Note: This same article appears in my median.com account as well
In data science problems it is often required to scale data so that the algorithms fit well with the learning goals.
How to scale efficiently? There are ways in which we can scale data manually or using some libraries.
In this article, I provide simple, quick and quite accurate way to scale data to a new range and then to descale data back.
Scaling back is mostly required to get the output in form it was given in input, such as a target class for instance, this is what I have covered it in this article.
Further, we have checked on this short data the errors in descaling. We have computed the errors in scaling and descaling. Because we don’t want more errors from this process, apart from at time algorithmic errors in misclassification.
The illustration is performed on popular IRIS data.
We shall use MinMaxScaler from sklearn
Lets import some libraries required in
import numpy as np
import pandas as pd
from sklearn.preprocessing import MinMaxScaler
from sklearn.metrics import mean_squared_error
import matplotlib.pyplot as plt
Read the data using pandas, the data is in excel format
df = pd.read_excel('/content/IRIS_Edited.xlsx')
print(df)
Read the data and split data in test and train, this is to give the MinMax scaler distributed data
feature_names = [ 'sepal_length','sepal_width', 'petal_length','petal_width']
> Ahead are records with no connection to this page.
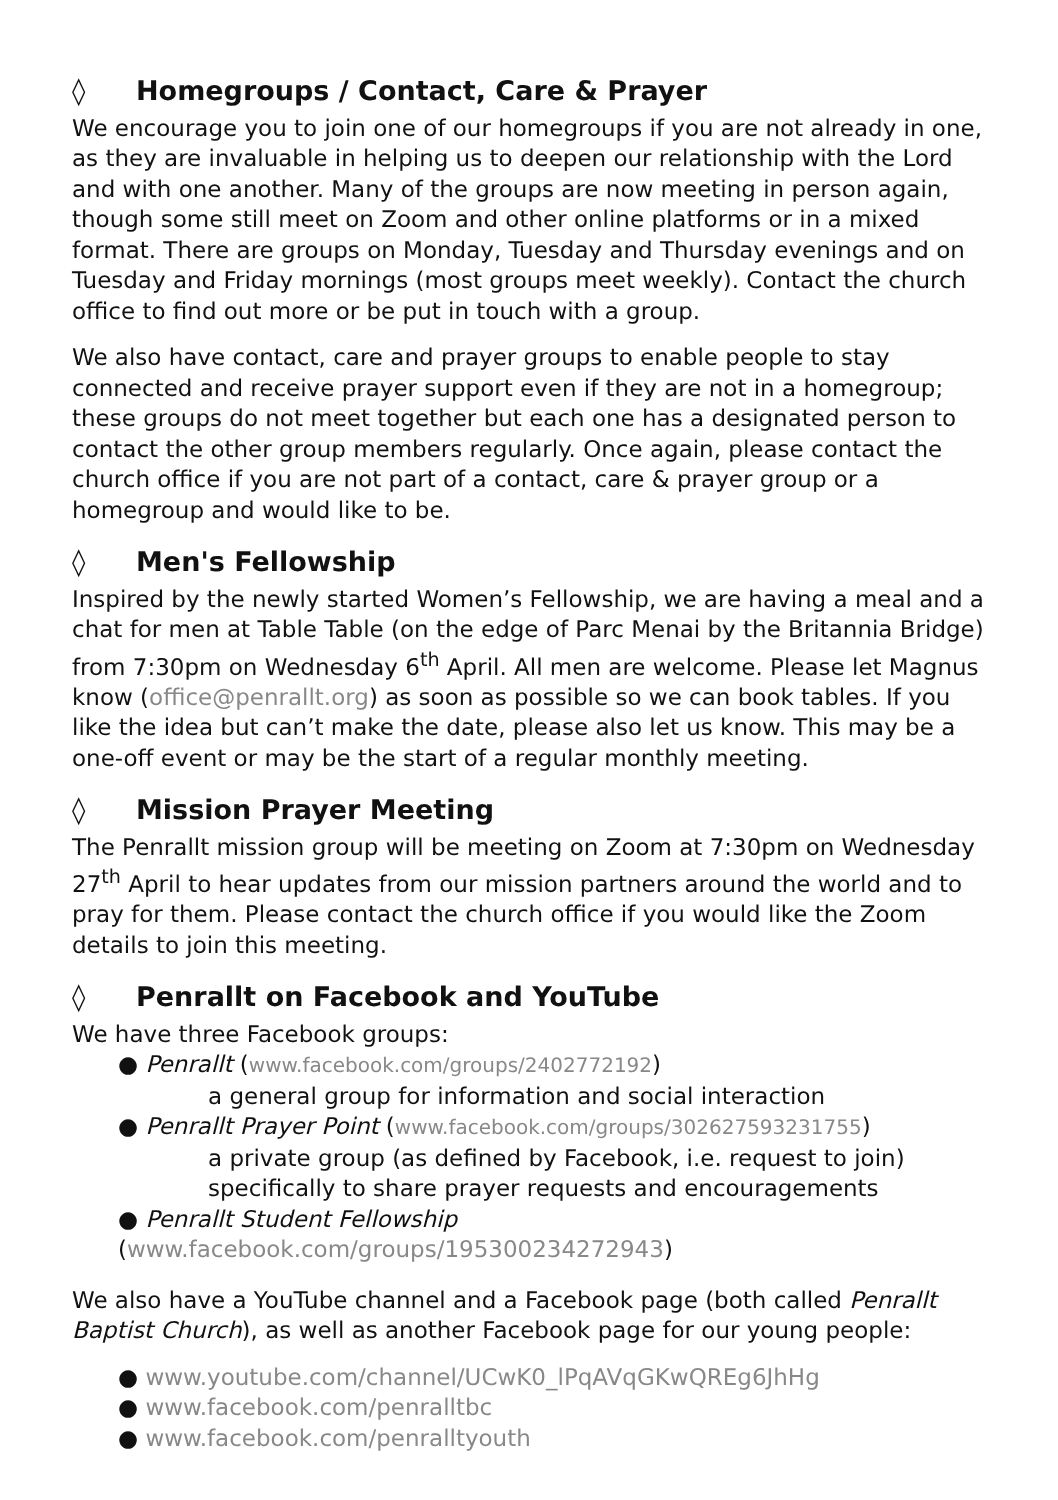◊ Homegroups / Contact, Care & Prayer
We encourage you to join one of our homegroups if you are not already in one, as they are invaluable in helping us to deepen our relationship with the Lord and with one another. Many of the groups are now meeting in person again, though some still meet on Zoom and other online platforms or in a mixed format. There are groups on Monday, Tuesday and Thursday evenings and on Tuesday and Friday mornings (most groups meet weekly). Contact the church office to find out more or be put in touch with a group.
We also have contact, care and prayer groups to enable people to stay connected and receive prayer support even if they are not in a homegroup; these groups do not meet together but each one has a designated person to contact the other group members regularly. Once again, please contact the church office if you are not part of a contact, care & prayer group or a homegroup and would like to be.
◊ Men's Fellowship
Inspired by the newly started Women’s Fellowship, we are having a meal and a chat for men at Table Table (on the edge of Parc Menai by the Britannia Bridge) from 7:30pm on Wednesday 6<sup>th</sup> April. All men are welcome. Please let Magnus know (office@penrallt.org) as soon as possible so we can book tables. If you like the idea but can’t make the date, please also let us know. This may be a one-off event or may be the start of a regular monthly meeting.
◊ Mission Prayer Meeting
The Penrallt mission group will be meeting on Zoom at 7:30pm on Wednesday 27<sup>th</sup> April to hear updates from our mission partners around the world and to pray for them. Please contact the church office if you would like the Zoom details to join this meeting.
◊ Penrallt on Facebook and YouTube
We have three Facebook groups:
● Penrallt (www.facebook.com/groups/2402772192)
a general group for information and social interaction
● Penrallt Prayer Point (www.facebook.com/groups/302627593231755)
a private group (as defined by Facebook, i.e. request to join)
specifically to share prayer requests and encouragements
● Penrallt Student Fellowship (www.facebook.com/groups/195300234272943)
We also have a YouTube channel and a Facebook page (both called Penrallt Baptist Church), as well as another Facebook page for our young people:
● www.youtube.com/channel/UCwK0_lPqAVqGKwQREg6JhHg
● www.facebook.com/penralltbc
● www.facebook.com/penralltyouth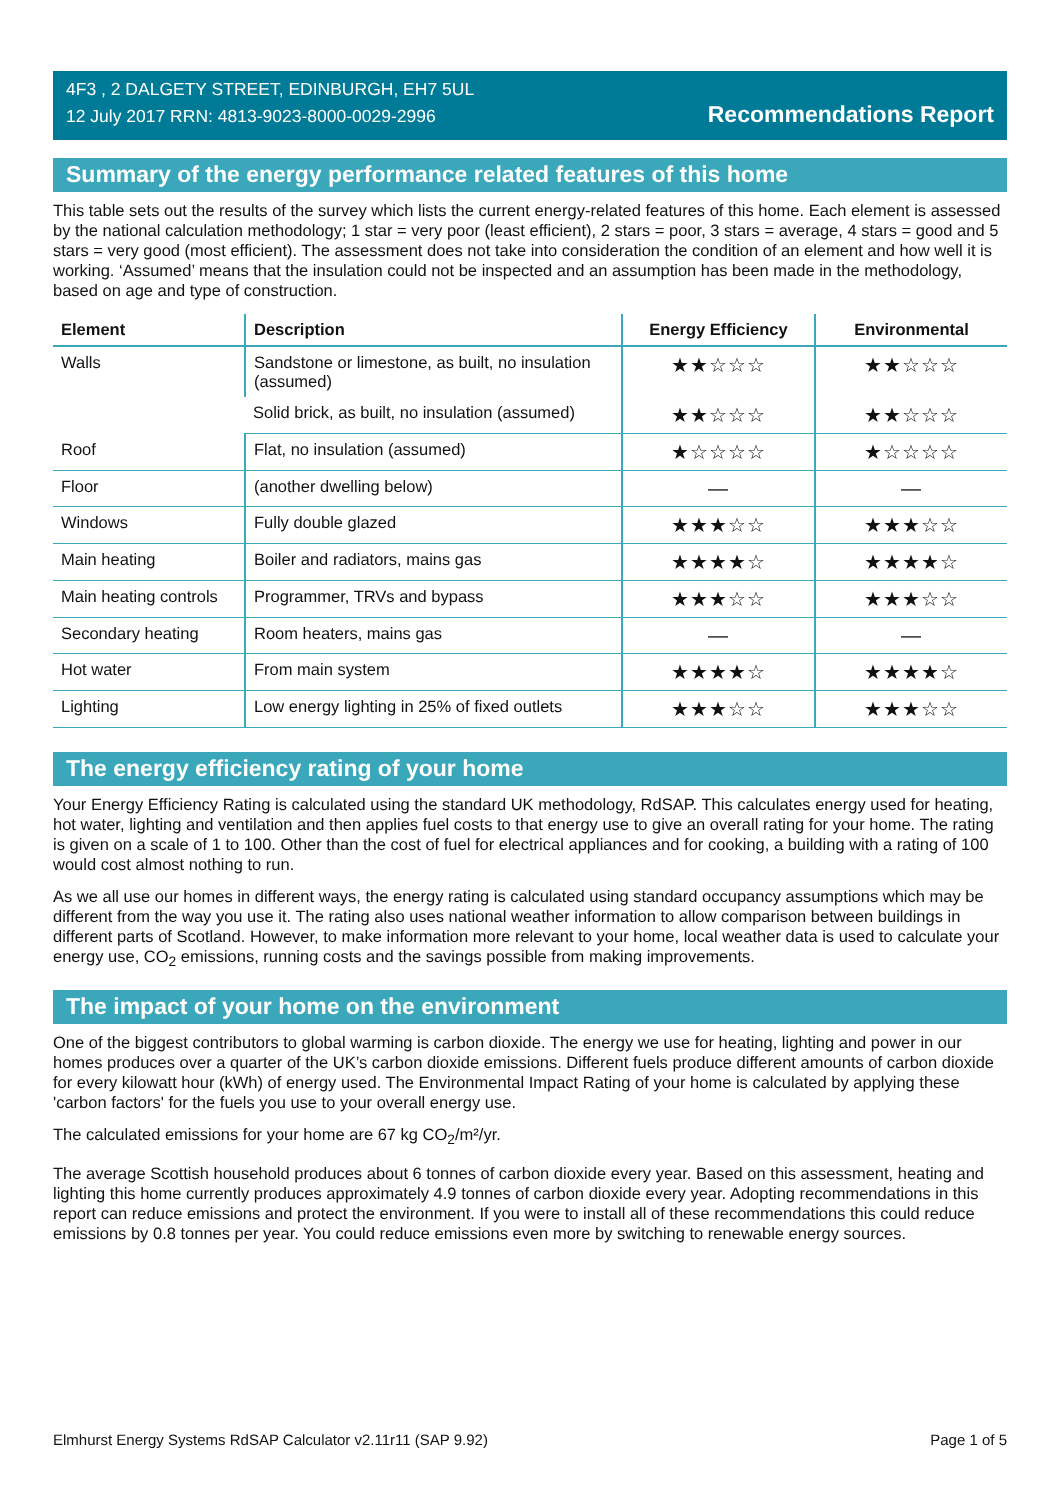4F3 , 2 DALGETY STREET, EDINBURGH, EH7 5UL
12 July 2017 RRN: 4813-9023-8000-0029-2996
Recommendations Report
Summary of the energy performance related features of this home
This table sets out the results of the survey which lists the current energy-related features of this home. Each element is assessed by the national calculation methodology; 1 star = very poor (least efficient), 2 stars = poor, 3 stars = average, 4 stars = good and 5 stars = very good (most efficient). The assessment does not take into consideration the condition of an element and how well it is working. ‘Assumed’ means that the insulation could not be inspected and an assumption has been made in the methodology, based on age and type of construction.
| Element | Description | Energy Efficiency | Environmental |
| --- | --- | --- | --- |
| Walls | Sandstone or limestone, as built, no insulation (assumed) | ★★☆☆☆ | ★★☆☆☆ |
| | Solid brick, as built, no insulation (assumed) | ★★☆☆☆ | ★★☆☆☆ |
| Roof | Flat, no insulation (assumed) | ★☆☆☆☆ | ★☆☆☆☆ |
| Floor | (another dwelling below) | — | — |
| Windows | Fully double glazed | ★★★☆☆ | ★★★☆☆ |
| Main heating | Boiler and radiators, mains gas | ★★★★☆ | ★★★★☆ |
| Main heating controls | Programmer, TRVs and bypass | ★★★☆☆ | ★★★☆☆ |
| Secondary heating | Room heaters, mains gas | — | — |
| Hot water | From main system | ★★★★☆ | ★★★★☆ |
| Lighting | Low energy lighting in 25% of fixed outlets | ★★★☆☆ | ★★★☆☆ |
The energy efficiency rating of your home
Your Energy Efficiency Rating is calculated using the standard UK methodology, RdSAP. This calculates energy used for heating, hot water, lighting and ventilation and then applies fuel costs to that energy use to give an overall rating for your home. The rating is given on a scale of 1 to 100. Other than the cost of fuel for electrical appliances and for cooking, a building with a rating of 100 would cost almost nothing to run.
As we all use our homes in different ways, the energy rating is calculated using standard occupancy assumptions which may be different from the way you use it. The rating also uses national weather information to allow comparison between buildings in different parts of Scotland. However, to make information more relevant to your home, local weather data is used to calculate your energy use, CO<sub>2</sub> emissions, running costs and the savings possible from making improvements.
The impact of your home on the environment
One of the biggest contributors to global warming is carbon dioxide. The energy we use for heating, lighting and power in our homes produces over a quarter of the UK’s carbon dioxide emissions. Different fuels produce different amounts of carbon dioxide for every kilowatt hour (kWh) of energy used. The Environmental Impact Rating of your home is calculated by applying these 'carbon factors' for the fuels you use to your overall energy use.
The calculated emissions for your home are 67 kg CO<sub>2</sub>/m²/yr.
The average Scottish household produces about 6 tonnes of carbon dioxide every year. Based on this assessment, heating and lighting this home currently produces approximately 4.9 tonnes of carbon dioxide every year. Adopting recommendations in this report can reduce emissions and protect the environment. If you were to install all of these recommendations this could reduce emissions by 0.8 tonnes per year. You could reduce emissions even more by switching to renewable energy sources.
Elmhurst Energy Systems RdSAP Calculator v2.11r11 (SAP 9.92) Page 1 of 5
feature = df[feature_names]
target_names = ['species']
target = df[target_names]
x = feature.values
y = target.values
train_x, test_x, train_y, test_y =train_test_split(x, y, test_size=0.20)
Scale the features and target class using two iinstances of scaler class
scaler1 = MinMaxScaler()
x_train_ = scaler1.fit_transform(train_x)
x_test_ = scaler1.transform(test_x)
print(x_test_[0])
scaler2 = MinMaxScaler()
y_train_ = scaler2.fit_transform(train_y)
y_test_ = scaler2.transform(test_y)
print(y_test_[0])
Let’s test the test target class for scaling and descaling errors
inverse_y_test_ = scaler2.inverse_transform(y_test_)
print(inverse_y_test_[0], test_y[0], test_x[0])
compute the error of scaled and descaled values
def computeError():
error = 0
for i in range(len(test_y)):
error = error + (test_y[i] - inverse_y_test_[i]) * (test_y[i] - inverse_y_test_[i])
print("error is", error)
computeError()
mse = mean_squared_error(test_y, inverse_y_test_)
print(mse)
Plot the errors
def plotResults():
plt.figure(figsize=(25,10))
plt.plot(inverse_y_test_, label='true')
plt.plot(test_y, label='pred')
plt.show()
plotResults()
Results

The error was nil in these computations
The spread of the graph is not uniform, because we have used a train-test data split, which caused it to be nonsequential as is in the input excel sheet.